To Uncle Boy who brought me to Liverpool

Poetry by | February 8, 2015

It’s been a year like this
The two of us together in a room
with separate beds and separate states
You hooked up in tubes
and I kept watch.
In a year there were four hospital stays for a week or longer
in February, June and October 
and this last one sixteen days in January.
The scent of wipes and stains
and the blood flowing within and without
wrapped us like a sad song,
as each visit did not get better
as each day breaks, your mind aches
your voice call for your mother.
You kept asking where am I, why I’m here
but the answers disappear in you
as you play back the questions over and over like a loop.
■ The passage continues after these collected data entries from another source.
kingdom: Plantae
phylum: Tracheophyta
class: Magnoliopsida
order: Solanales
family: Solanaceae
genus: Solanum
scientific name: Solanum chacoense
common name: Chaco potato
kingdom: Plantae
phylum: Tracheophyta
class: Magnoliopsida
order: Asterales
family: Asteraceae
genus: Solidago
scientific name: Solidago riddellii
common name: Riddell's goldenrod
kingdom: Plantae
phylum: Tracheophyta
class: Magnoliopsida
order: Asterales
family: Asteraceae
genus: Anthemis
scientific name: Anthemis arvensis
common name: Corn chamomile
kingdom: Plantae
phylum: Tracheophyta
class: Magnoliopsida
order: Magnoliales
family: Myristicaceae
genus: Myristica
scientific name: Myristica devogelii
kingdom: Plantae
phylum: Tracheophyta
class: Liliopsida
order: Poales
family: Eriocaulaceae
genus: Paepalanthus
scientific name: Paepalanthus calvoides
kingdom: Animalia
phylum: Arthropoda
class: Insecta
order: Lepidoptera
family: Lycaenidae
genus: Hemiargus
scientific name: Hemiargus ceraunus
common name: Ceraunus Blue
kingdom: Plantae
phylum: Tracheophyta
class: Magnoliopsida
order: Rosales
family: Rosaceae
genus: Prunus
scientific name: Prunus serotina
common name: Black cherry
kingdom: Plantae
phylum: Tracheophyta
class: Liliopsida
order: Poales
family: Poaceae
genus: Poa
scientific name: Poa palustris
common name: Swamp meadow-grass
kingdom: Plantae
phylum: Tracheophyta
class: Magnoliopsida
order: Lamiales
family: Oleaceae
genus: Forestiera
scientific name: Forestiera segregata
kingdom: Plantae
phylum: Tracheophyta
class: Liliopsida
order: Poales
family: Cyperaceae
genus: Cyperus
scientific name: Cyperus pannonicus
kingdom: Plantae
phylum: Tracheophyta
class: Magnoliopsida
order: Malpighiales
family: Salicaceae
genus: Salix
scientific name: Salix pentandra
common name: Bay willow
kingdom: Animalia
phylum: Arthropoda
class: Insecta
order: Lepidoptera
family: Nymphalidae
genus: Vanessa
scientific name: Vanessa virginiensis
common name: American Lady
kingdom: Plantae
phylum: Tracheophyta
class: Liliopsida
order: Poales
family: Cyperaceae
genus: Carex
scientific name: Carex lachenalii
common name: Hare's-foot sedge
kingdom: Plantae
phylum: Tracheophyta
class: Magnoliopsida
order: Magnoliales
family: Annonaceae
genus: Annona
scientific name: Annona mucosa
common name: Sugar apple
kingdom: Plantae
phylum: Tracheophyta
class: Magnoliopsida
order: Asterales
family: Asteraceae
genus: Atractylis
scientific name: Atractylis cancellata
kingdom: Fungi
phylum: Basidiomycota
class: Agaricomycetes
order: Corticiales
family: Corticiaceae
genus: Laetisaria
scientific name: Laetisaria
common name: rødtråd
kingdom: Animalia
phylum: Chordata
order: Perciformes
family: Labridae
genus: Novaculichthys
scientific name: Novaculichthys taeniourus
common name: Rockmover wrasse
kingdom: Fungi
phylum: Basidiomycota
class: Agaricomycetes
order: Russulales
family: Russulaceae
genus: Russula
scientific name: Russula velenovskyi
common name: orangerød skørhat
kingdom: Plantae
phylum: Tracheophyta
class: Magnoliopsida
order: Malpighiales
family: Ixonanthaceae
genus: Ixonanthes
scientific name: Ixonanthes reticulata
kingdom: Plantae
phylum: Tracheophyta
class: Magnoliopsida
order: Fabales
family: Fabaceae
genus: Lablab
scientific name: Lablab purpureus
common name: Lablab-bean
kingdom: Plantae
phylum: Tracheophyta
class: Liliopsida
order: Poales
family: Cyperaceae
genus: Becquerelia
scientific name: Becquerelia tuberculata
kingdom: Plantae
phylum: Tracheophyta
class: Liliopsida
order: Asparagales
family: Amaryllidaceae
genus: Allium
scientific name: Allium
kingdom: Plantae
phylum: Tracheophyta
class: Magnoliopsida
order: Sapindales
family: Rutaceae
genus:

This is how your withered bean robbed you
you misunderstand all you see
your memory and your present clouded in misery
and the irony that your favorite song is ‘Yesterday’
that you could still sing in your bed.
You and I have these memories
of you sharing records when I was six
of songs from four Liverpool lads
the music that let me in your secrets.

Last Sunday night perhaps you knew that secret already
that there is no fixing this hole
on Monday you leave with eyes closed. 
The memories may lose their meaning
but the songs from the walrus, revolver and rubber soul tell us
that love is all you need. 

“Golden slumbers fill your eyes,
Smiles awake you when you rise,
Sleep pretty darling do not cry
and I will sing a lullaby.

And in the end, 
the love you take 
is equal to the love you make.” – Golden Slumbers/ The End


Tyrone A. Velez was an English major at Ateneo de Davao University. He is a freelance writer, a journalist, and a Beatles fan like his uncle.